Like most people who attempt to beat an addiction to opioids, Adrianne experienced challenges and setbacks, and Dosed doesn’t try to hide this.
“When things got intense, we said to Adrianne, ‘We’ll put the cameras away. We do not need to film anymore. We just want to help you get better,’ ” Chandler said. “And there were a couple times that the cameras were put away.”
Roughly halfway through the film, Adrianne has connected with an underground community of health-care professionals who offer psychedelics as a treatment for psychological ailments at quiet locations throughout Metro Vancouver.
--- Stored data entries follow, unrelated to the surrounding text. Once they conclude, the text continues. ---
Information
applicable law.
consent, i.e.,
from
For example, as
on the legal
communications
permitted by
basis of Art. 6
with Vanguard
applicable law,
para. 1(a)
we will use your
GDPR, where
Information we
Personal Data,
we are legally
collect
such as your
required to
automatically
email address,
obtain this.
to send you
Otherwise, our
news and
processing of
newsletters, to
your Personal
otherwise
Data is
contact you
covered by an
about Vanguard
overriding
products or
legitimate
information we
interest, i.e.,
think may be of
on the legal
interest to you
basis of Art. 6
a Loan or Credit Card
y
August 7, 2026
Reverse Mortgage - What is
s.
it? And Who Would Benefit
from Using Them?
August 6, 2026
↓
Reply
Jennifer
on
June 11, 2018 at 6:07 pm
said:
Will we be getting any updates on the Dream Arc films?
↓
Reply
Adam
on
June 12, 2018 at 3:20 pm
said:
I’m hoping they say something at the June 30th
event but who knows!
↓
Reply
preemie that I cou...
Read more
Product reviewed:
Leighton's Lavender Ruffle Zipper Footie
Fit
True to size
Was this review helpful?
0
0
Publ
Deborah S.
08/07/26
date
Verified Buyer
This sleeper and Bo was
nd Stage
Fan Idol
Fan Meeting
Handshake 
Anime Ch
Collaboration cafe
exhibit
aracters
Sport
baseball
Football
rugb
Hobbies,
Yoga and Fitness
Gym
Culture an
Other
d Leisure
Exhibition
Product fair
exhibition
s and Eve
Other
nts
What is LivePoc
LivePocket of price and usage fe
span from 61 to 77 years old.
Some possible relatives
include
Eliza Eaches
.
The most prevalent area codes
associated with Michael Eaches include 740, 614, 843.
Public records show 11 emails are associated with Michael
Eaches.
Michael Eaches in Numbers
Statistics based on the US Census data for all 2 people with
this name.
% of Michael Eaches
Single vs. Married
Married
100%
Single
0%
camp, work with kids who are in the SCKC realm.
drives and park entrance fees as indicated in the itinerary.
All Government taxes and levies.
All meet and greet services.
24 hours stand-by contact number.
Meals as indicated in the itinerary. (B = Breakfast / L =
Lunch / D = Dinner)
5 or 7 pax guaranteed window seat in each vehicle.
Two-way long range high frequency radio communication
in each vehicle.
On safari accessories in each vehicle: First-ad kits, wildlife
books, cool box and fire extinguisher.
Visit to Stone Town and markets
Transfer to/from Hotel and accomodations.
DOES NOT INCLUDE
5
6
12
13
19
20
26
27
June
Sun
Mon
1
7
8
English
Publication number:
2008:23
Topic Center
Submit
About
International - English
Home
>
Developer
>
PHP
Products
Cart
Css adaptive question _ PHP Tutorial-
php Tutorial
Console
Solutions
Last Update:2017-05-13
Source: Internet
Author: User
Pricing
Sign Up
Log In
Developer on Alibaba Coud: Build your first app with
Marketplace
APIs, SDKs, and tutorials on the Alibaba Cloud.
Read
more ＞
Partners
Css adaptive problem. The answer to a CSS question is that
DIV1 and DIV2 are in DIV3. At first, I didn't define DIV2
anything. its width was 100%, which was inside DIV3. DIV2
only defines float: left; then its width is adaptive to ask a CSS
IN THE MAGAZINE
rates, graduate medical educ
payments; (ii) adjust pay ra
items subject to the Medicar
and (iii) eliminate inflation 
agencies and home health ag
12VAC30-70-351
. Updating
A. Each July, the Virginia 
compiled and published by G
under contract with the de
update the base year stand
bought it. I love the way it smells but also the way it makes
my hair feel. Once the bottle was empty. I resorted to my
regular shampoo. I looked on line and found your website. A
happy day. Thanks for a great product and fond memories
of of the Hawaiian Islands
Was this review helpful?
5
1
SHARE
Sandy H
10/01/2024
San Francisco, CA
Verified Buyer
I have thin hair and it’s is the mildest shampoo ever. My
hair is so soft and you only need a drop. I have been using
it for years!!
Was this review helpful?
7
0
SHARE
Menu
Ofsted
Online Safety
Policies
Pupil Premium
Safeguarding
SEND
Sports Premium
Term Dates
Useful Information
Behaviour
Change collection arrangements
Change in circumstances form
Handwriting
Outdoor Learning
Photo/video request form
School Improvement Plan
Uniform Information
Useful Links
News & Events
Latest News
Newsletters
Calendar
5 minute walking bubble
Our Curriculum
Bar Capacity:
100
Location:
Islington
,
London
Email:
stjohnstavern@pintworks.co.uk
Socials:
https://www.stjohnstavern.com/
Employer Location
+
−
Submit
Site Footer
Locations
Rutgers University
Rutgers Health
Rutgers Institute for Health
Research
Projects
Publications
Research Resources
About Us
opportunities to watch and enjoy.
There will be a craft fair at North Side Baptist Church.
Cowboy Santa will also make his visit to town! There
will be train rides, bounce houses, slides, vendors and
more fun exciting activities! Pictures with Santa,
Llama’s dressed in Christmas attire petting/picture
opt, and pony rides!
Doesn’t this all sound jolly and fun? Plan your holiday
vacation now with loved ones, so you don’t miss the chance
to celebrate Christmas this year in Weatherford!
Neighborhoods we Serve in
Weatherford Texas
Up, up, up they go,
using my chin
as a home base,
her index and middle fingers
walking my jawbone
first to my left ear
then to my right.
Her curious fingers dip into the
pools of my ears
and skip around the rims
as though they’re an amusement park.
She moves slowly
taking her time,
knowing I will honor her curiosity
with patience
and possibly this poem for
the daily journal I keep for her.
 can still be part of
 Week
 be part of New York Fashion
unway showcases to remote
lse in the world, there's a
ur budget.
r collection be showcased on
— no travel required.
They find that while psilocybin has helped Adrianne with anxiety and depression, she’s still struggling with her physical dependence on heroin.
At this point, Garyth Moxey, founder of Inner Realms Center and a graduate of the Orenda Institute’s psychedelic-psychotherapy fundamentals program (located on B.C.’s Cortes Island), and then Mark Howard, cofounder of IbogaSoul Shamanic Healing, take charge of Adrianne’s treatment. Howard recommends she transition from psilocybin to a more powerful psychedelic: iboga, a central African shrub that contains the psychoactive compound ibogaine.
Almost as fascinating as Adrianne’s journey itself is the extent to which underground clinicians practising psychedelic-assisted psychotherapy were willing to go on-camera in Dosed to publicly share their participation in illegal activities.
“It’s civil disobedience,” Moxey says in the film. “Fuck them and their bullshit. You’re going to kick my door in because I’m helping get people off heroin?”
Chandler described it as a matter of timing.
“The consensus among everybody who we spoke to…is that it is time to let people know about this, even if it means that negative consequences come back to them,” he told the Straight. “They are helping people. They are saving lives, helping people get off of heroin and opioids.”
Early academic research suggests that possible clinical applications of psychedelic drugs like psilocybin, ibogaine, and MDMA are at the very least worth further study. Patient sample sizes remain small, but outcomes have generally been very encouraging.
A 2018 Georgia Straight cover story described how Vancouver’s B.C. Centre on Substance Use is positioning the city as a global force in investigating mind-altering drugs for the treatment of addiction and mental disorders. While those efforts continue with few details released thus far, Dosed shares how one woman benefited from an alternative treatment that might not be alternative for very much longer.
While Dosed was in production in 2018, the U.S. Food and Drug Administration approved psilocybin for a drug trial for treatment-resistant depression. In May of this year, Denver decriminalized magic mushrooms, and in June Oakland did the same. Just last month, the prestigious Johns Hopkins University established the Center for Psychedelic and Consciousness Research.
“The feeling is, it’s time for people to know,” Chandler said. “Hopefully, instead of getting people in trouble, this film will allow the government to look at things and change policy.”